Given text:
+++++
In the above described connection method between the leg pole 6 and the leg support 7, the attachment bolts 13 are arranged so as not to penetrate the leg pole 6. However, attachment bolts may be arranged so as to penetrate the leg pole 6. In this case, it may be necessary to previously form insertion holes for insertion of the attachment bolts therethrough in a pair of parallel side walls (e.g., the second side walls 6d) to be abutted by engagement grooves of respective members, such as a leg support main body and a leg support attachment member.

In the movable desk 1 of the above described embodiment, the leg pole 6 is arranged in the upper and lower direction with the upper end of the leg pole 6 slightly slanting rearward, and the leg support 7 is perpendicularly connected to the leg pole 6. However, arrangement angles should not be limited to these angles.

For example, a leg pole vertically arranged with respect to the floor F, or a leg support horizontally arranged may be employed. In a case of arranging the leg support and leg pole perpendicular to each other, it is possible to fasten the leg support and the leg support attachment member with an attachment bolt in a vicinity of the leg pole, thereby to securely connect the leg support to the leg pole. The leg support and the leg pole need not be arranged perpendicular to each other as long as a predetermined connection strength may be secured.

In the present embodiment, the projections 11d are provided in the leg support attachment member 11 as engagement portions to determine a position of connecting the leg support main body 8 to the leg pole 6. However, the engagement portions may be provided in the leg support main body 8.

The leg support 7 may have one of a variety of configurations. For example, when there are a plurality of contact portions between the leg pole 6 and the leg support 7, it may be possible to fasten the leg pole 6 by pinching from both sides at each of the contact portions. It may also be possible to fasten the leg pole 6 by pinching from both sides at only one of the contact portions and forming engagement portions for positioning at the remaining contact portions.

The connection method between the leg pole 6 and the leg support 7 in the movable desk 1 of the present embodiment may be applied to a fixed desk without the caster portions 10.
+++++
Data records:
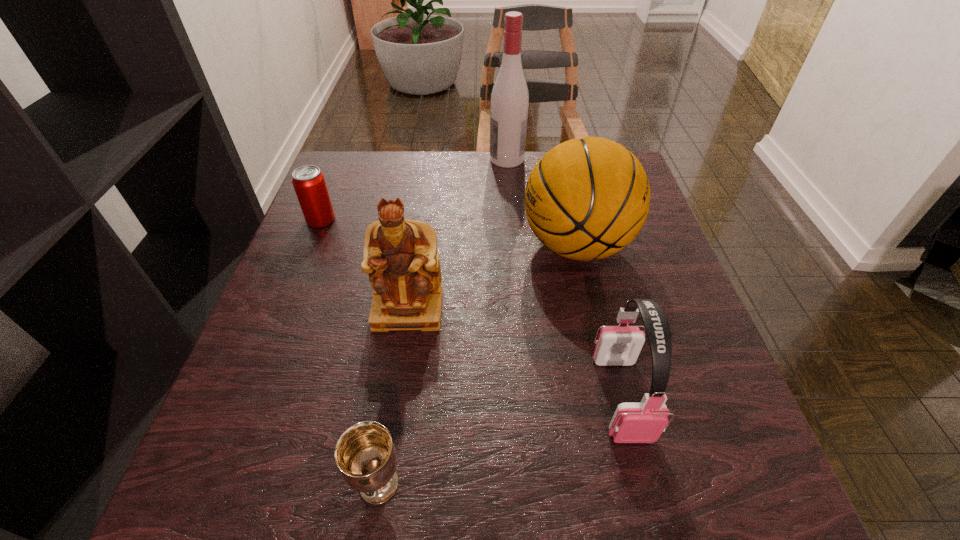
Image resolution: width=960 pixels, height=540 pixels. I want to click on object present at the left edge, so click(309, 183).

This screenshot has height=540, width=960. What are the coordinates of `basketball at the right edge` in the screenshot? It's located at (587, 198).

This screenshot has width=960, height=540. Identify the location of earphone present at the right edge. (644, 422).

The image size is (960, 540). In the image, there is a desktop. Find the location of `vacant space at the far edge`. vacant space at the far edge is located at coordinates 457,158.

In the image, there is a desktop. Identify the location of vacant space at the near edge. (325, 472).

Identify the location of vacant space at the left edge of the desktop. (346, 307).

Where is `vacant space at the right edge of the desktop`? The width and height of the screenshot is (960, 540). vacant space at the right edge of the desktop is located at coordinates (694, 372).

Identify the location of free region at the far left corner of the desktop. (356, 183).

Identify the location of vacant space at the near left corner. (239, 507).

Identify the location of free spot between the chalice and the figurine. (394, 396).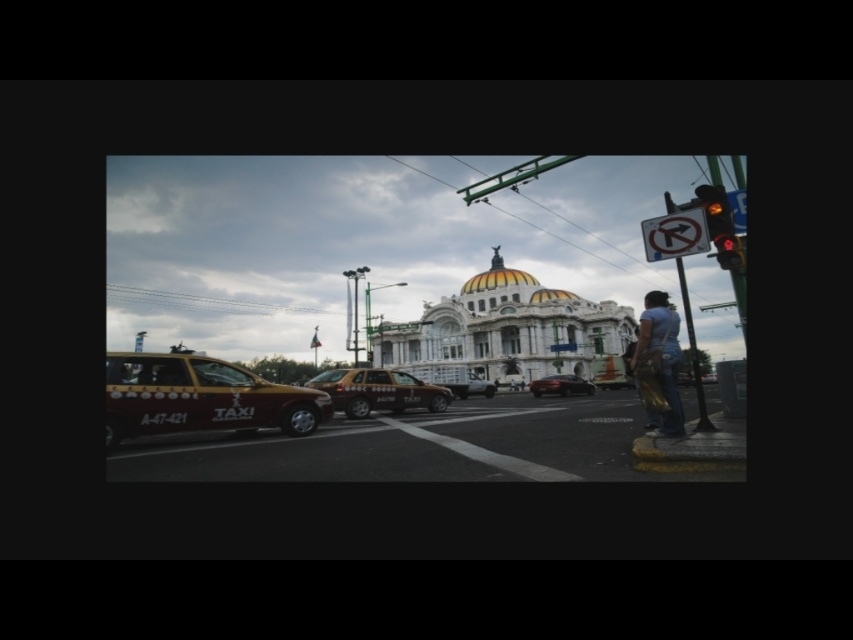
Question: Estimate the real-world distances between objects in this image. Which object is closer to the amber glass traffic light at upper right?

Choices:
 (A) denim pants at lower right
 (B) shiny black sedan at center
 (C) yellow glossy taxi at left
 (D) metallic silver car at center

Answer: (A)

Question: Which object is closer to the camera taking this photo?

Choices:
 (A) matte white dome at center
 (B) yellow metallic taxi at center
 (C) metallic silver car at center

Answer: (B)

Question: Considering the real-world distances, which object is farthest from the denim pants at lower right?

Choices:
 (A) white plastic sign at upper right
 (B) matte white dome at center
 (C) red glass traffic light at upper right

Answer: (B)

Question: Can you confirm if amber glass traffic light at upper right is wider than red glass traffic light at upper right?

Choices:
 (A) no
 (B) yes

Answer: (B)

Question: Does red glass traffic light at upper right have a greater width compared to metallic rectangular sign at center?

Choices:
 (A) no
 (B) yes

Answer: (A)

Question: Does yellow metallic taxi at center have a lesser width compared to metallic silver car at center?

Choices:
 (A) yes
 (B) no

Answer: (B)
+++++
Challenge 1:
Write out the stretch of the passage on desk leg connections from "In the present" through "remaining contact portions.".
Challenge 2:
Continue the passage on desk leg connections, starting after its last sentence.

Answer 1:
In the present embodiment, the projections 11d are provided in the leg support attachment member 11 as engagement portions to determine a position of connecting the leg support main body 8 to the leg pole 6. However, the engagement portions may be provided in the leg support main body 8.

The leg support 7 may have one of a variety of configurations. For example, when there are a plurality of contact portions between the leg pole 6 and the leg support 7, it may be possible to fasten the leg pole 6 by pinching from both sides at each of the contact portions. It may also be possible to fasten the leg pole 6 by pinching from both sides at only one of the contact portions and forming engagement portions for positioning at the remaining contact portions.

Answer 2:
The leg support 7 of the movable desk 1 of the present embodiment includes the height adjusting device for adjusting the height of the rear end portion 8h of the leg support main body 8 from the floor surface F. The height adjusting device may have a configuration other than the configuration in the present embodiment.

For example, it may be possible to employ an adjuster 61 as shown in FIG. 14A to FIG. 14C and provide a circular groove 65 corresponding to the adjuster 61 in the rear end portion 8h of the leg support main body 8. FIG. 14A to FIG. 14C are cross sectional views of the rear end portion 8h of the leg support main body 8 taken along a plane, which passes through a center of the adjuster 61 and is parallel to the longitudinal direction of the leg support main body 8.

The adjuster 61, formed of synthetic resin as the adjuster 21, includes a flange-like operation portion 61a and a brake portion 61b. The operation portion 61a is externally operable. The brake portion 61b upwardly projects from the operation portion 61a in a cylindrical configuration and is inserted into the leg support main body 8.

The operation portion 61a has a disk-like configuration having a diameter larger than a diameter of the brake portion 61b. The operation portion 61a includes an engagement hole 61c in a central part thereof. The engagement hole 61c is insertable around the attachment bolt 27a and also engageable with the hexagonal adjuster engagement portion 27b.

The brake portion 61b has a substantially cylindrical configuration such that a side wall gradually becomes thinner from a side of the operation portion 61a toward an open end. An open end side from a central part in a longitudinal direction of the brake portion 61b is divided into four side walls by four slits provided in the longitudinal direction.

Each of the four side walls constitutes a swingable portion 61d which includes a protrusion 61e protruding outwardly from an end portion of the swingable portion 61d. A chamfer 61f is formed in an upper corner of the protrusion 61e.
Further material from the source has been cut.